No quiere uno decir, ni mucho menos, que lo que está ocurriendo en Canadá sea un indicio de su degradación hacia una situación totalitaria, pero una quema de libros sigue siendo una quema de libros. Me da igual que se traten de Astérix, Tintín o Lucky Luke. En el fondo, lo que se evidencia es una incapacidad para encontrar respuestas a una obra de creación. Porque resulta que en Canadá, para pedir perdón a los indígenas -y tienen buenas razones, según se va sabiendo, para albergar ese sentimiento de culpa-, han decidido quemar los comics, o los tebeos -en decir de Luis Alberto de Cuenca- no sólo de Tintín, sino también de Astérix y Lucky Luke, además de muchos otros títulos que van a ser sometidos a un donoso escrutinio de corrección política actual. Nada menos que 5.000 libros han sido retirados por una asociación de escuelas canadienses de habla francesa. Se ha sabido que se han ido quemando ‘Tintín en América’, ‘Astérix en América’ y tres álbumes de Lucky Luke, aunque bien podría ser toda la colección. Lo alucinante es que se organizó una ceremonia con la quema y quizá después bailaron sobre las cenizas una danza tribal que no ofendiera a nadie, no fuera a ser que alguien pudiera interpretarla en una clave interna de coña marinera.

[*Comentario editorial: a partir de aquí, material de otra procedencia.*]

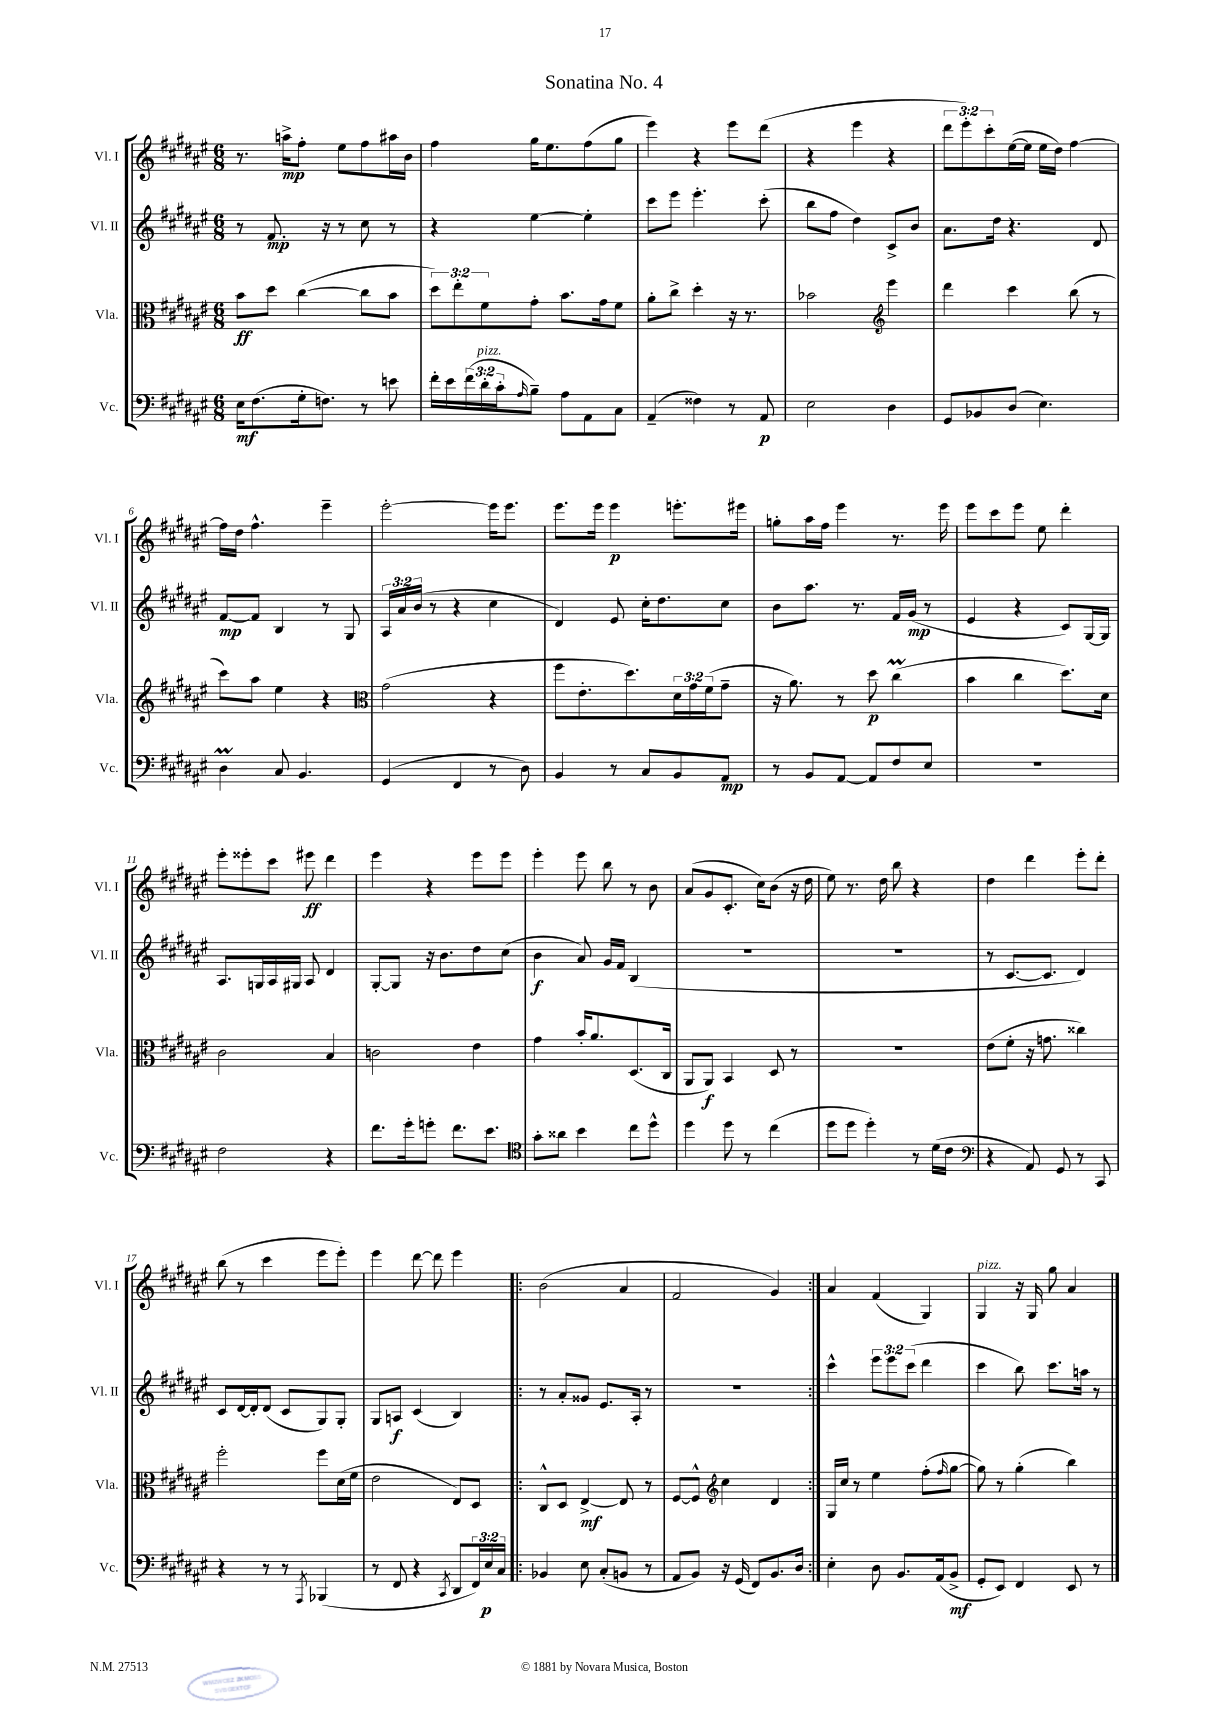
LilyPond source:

\header { title = "Sonatina No. 4" }
<<
\new StaffGroup <<
\new Staff = "s0" \with { instrumentName = "Vl. I" shortInstrumentName = "Vl. I" } {
    \clef treble \key fis \major \numericTimeSignature \time 6/8 \override Staff.TupletNumber.text = #tuplet-number::calc-fraction-text
    r8. a''16->\mp fis''8-. eis''8 fis''8 ais''16 b'16 |
    fis''4 gis''16 eis''8. fis''8( gis''8 |
    eis'''4) r4 eis'''8 dis'''8( |
    r4 eis'''4 r4 |
    \tuplet 3/2 { dis'''8 eis'''8-.) cis'''8-. } eis''16~( eis''16 eis''16 dis''16) fis''4~ |
    fis''16 dis''16 fis''4.-^ eis'''4-- |
    eis'''2~-. eis'''16 eis'''8. |
    eis'''8. eis'''16 eis'''4\p e'''8.-. eis'''16 |
    g''8-. ais''16 fis''16 eis'''4 r8. eis'''16 |
    eis'''8 cis'''8 eis'''8 eis''8 dis'''4-. |
    eis'''8-. eisis'''8-. cis'''8 eis'''8\ff dis'''4 |
    eis'''4 r4 eis'''8 eis'''8 |
    eis'''4-. eis'''8 b''8 r8 b'8 |
    ais'8( gis'8 cis'8.-. cis''16) b'8( r16 dis''16 |
    eis''8) r8. dis''16 b''8 r4 |
    dis''4 dis'''4 eis'''8-. dis'''8-. |
    b''8( r8 cis'''4 eis'''8 eis'''8-.) |
    eis'''4 dis'''8~ dis'''8 eis'''4 |
    \repeat volta 2 { b'2( ais'4 |
    fis'2 gis'4) | }
    ais'4 fis'4( gis4) |
    gis4^\markup { \italic "pizz." } r16 gis16 gis''8 ais'4 \bar "|." |
}
\new Staff = "s1" \with { instrumentName = "Vl. II" shortInstrumentName = "Vl. II" } {
    \clef treble \key fis \major \numericTimeSignature \time 6/8 \override Staff.TupletNumber.text = #tuplet-number::calc-fraction-text
    r8 fis'8.\mp r16 r8 cis''8 r8 |
    r4 eis''4~ eis''4-. |
    cis'''8 eis'''8 eis'''4.-. cis'''8-.( |
    b''8 fis''8 dis''4) cis'8-> b'8 |
    ais'8. dis''16 r4. dis'8 |
    fis'8~\mp fis'8 b4 r8 gis8 |
    \tuplet 3/2 { ais16 ais'16 b'16( } r8 r4 cis''4 |
    dis'4) eis'8 cis''16-. dis''8. cis''8 |
    b'8 ais''8. r8. fis'16 gis'16\mp( r8 |
    eis'4 r4 cis'8) gis16~ gis16 |
    ais8. g16 ais16 gis16 ais8 dis'4 |
    gis8~-. gis8 r16 b'8. dis''8 cis''8( |
    b'4\f ais'8) gis'16 fis'16 b4( |
    R2. |
    R2. |
    r8 cis'8.~ cis'8. dis'4) |
    cis'8 dis'16~ dis'16-. dis'8( cis'8 gis8) gis8-. |
    gis8 a8\f cis'4( b4) |
    \repeat volta 2 { r8 ais'8-. gisis'8 eis'8. ais16-. r8 |
    R2. | }
    cis'''4-^ \tuplet 3/2 { eis'''8 eis'''8 cis'''8( } dis'''4 |
    cis'''4 b''8) cis'''8. a''16 r8 \bar "|." |
}
\new Staff = "s2" \with { instrumentName = "Vla." shortInstrumentName = "Vla." } {
    \clef alto \key fis \major \numericTimeSignature \time 6/8 \override Staff.TupletNumber.text = #tuplet-number::calc-fraction-text
    b'8\ff dis''8 cis''4~( cis''8 b'8 |
    \tuplet 3/2 { dis''8) eis''8-. fis'8 } gis'8-. b'8. gis'16 fis'8 |
    ais'8-. cis''8-> dis''4-. r16 r8. |
    bes'2 \clef treble eis'''4 |
    dis'''4 cis'''4 b''8( r8 |
    cis'''8) ais''8 eis''4 r4 |
    \clef alto gis'2( r4 |
    fis''8 eis'8.-. dis''8.) \tuplet 3/2 { dis'16 gis'16 fis'16( } gis'8-- |
    r16 ais'8.) r8 dis''8\p cis''4\prall( |
    b'4 cis''4 dis''8.) dis'16 |
    cis'2 b4 |
    c'2 eis'4 |
    gis'4 b'16-. ais'8. dis8.( cis16 |
    ais,8 ais,8\f) b,4 dis8 r8 |
    R2. |
    eis'8( fis'8-. r16 g'8. cisis''4) |
    fis''2-. fis''8 dis'16( fis'16 |
    eis'2 eis8) dis8 |
    \repeat volta 2 { cis8-^ dis8 eis4~->\mf eis8 r8 |
    fis8~ fis8-^ \clef treble cis''4 dis'4 | }
    gis16 cis''16 r8 eis''4 fis''8-.( \grace { fis''16 } gis''8~ |
    gis''8) r8 gis''4-.( b''4) \bar "|." |
}
\new Staff = "s3" \with { instrumentName = "Vc." shortInstrumentName = "Vc." } {
    \clef bass \key fis \major \numericTimeSignature \time 6/8 \override Staff.TupletNumber.text = #tuplet-number::calc-fraction-text
    eis16\mf fis8.( gis16-. f8.) r8 e'8 |
    fis'16-. eis'16 \tuplet 3/2 { fis'16( dis'16-.^\markup { \italic "pizz." } cis'16-. } \grace { ais16 } b8--) ais8 ais,8 cis8 |
    ais,4--( fisis4) r8 ais,8\p |
    eis2 dis4 |
    gis,8 bes,8 dis8( eis4.) |
    dis4\prall cis8 b,4. |
    gis,4( fis,4 r8 dis8) |
    b,4 r8 cis8 b,8 ais,8\mp |
    r8 b,8 ais,8~ ais,8 fis8 eis8 |
    R2. |
    fis2 r4 |
    fis'8. gis'16-. g'8-. fis'8. eis'8. |
    \clef tenor gis'8-. aisis'8 b'4 cis''8 dis''8-^ |
    dis''4 dis''8 r8 cis''4( |
    dis''8 dis''8 dis''4-.) r8 dis'16( cis'16 |
    \clef bass r4 ais,8) gis,8 r8 cis,8 |
    r4 r8 r8 \acciaccatura { ais,,8 } bes,,4( |
    r8 fis,8 r4 \acciaccatura { cis,8 } dis,8 \tuplet 3/2 { fis,16) eis16\p cis16 } |
    \repeat volta 2 { bes,4 eis8 cis8-.( b,8 r8 |
    ais,8 b,8) r16 gis,16( fis,8) b,8. dis16 | }
    eis4-. dis8 b,8. ais,16( b,8->\mf |
    gis,8-. eis,8) fis,4 eis,8 r8 \bar "|." |
}
>>
>>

Al parecer, el proceso metafórico iba encaminado a enterrar las cenizas del racismo, la discriminación y los estereotipos. «Se trata de un gesto de reconciliación con las primeras naciones y de una apertura hacia las otras comunidades presentes en la escuela y en nuestra sociedad», ha explicado Lyne Cossette, portavoz del consejo escolar de esta asociación, calificando esas obras de «contenido anticuado e inapropiado». También es antigua La Ilíada, y seguramente está «anticuada», según ese criterio de Cossette que confunde lo nuevo con la modernidad; y, desde luego, podría considerarse que su contenido es «inapropiado», teniendo en cuenta que va de un ejército heteropatriarcal de griegos que cosifica a una mujer, Helena, a la que no permiten separarse de su marido despechado, Menelao, persiguiéndola tras fugarse con Paris.

Hay que condenar la censura y entender cada obra en su tiempo. Claro que en Canadá tienen razones, como en todas partes, para no estar orgullosos de algunos episodios pasados: el descubrimiento de cientos de tumbas de niños aborígenes junto a internados católicos, llevados allí a la fuerza, por decenas de miles, hasta la década de 1990, tras ser separados de sus familias, ha revuelto el país. Pero quemar tebeos de Tintín, que deben ser entendidos en su contexto histórico y no con buenismo retrospectivo -por otro lado, como cualquier obra artística- no va devolverles la dignidad perdida ni la vida, mientras la libertad las sigue perdiendo en cada llama.